▸ **TASK DESCRIPTION**
Scan the records below, and wherever a line has the word "color", pull it out.

[Document structure recognition data]
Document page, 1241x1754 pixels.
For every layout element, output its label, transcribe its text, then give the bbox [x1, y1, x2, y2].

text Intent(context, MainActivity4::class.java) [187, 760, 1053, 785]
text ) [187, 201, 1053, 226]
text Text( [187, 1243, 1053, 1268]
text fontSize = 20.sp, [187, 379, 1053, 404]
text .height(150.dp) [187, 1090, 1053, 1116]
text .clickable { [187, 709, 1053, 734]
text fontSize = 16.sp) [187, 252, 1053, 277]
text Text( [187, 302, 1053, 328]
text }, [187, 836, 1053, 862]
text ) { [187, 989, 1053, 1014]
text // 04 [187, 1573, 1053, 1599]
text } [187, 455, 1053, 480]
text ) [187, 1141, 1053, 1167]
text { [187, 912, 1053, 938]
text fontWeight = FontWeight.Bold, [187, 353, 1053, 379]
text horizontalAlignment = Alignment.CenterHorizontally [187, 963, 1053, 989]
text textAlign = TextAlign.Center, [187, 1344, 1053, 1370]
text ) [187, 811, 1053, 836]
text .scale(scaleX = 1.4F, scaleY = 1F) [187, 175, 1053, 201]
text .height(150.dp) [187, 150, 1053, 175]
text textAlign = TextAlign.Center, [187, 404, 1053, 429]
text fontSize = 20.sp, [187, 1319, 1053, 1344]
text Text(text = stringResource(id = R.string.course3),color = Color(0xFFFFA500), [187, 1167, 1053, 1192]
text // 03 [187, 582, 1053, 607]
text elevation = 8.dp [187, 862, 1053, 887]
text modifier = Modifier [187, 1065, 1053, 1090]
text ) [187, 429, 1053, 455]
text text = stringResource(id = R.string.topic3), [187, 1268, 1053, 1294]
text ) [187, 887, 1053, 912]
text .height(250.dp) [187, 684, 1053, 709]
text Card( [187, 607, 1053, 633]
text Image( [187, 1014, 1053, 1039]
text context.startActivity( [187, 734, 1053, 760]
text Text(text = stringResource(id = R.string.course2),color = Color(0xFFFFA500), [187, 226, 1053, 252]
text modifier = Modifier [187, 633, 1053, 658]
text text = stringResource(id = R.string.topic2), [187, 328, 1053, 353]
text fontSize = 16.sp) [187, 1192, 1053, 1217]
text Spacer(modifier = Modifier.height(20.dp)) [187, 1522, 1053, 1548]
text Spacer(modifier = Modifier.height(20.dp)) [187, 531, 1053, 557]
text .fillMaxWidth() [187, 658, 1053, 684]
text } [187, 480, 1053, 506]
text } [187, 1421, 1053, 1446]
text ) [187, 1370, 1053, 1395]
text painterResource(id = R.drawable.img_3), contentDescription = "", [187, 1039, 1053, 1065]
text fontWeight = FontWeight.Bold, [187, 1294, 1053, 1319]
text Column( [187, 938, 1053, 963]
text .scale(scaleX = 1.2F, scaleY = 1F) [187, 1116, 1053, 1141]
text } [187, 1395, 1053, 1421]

▸ **ANSWER SPACE**
text Text(text = stringResource(id = R.string.course3),color = Color(0xFFFFA500), [187, 1167, 1053, 1192]
text Text(text = stringResource(id = R.string.course2),color = Color(0xFFFFA500), [187, 226, 1053, 252]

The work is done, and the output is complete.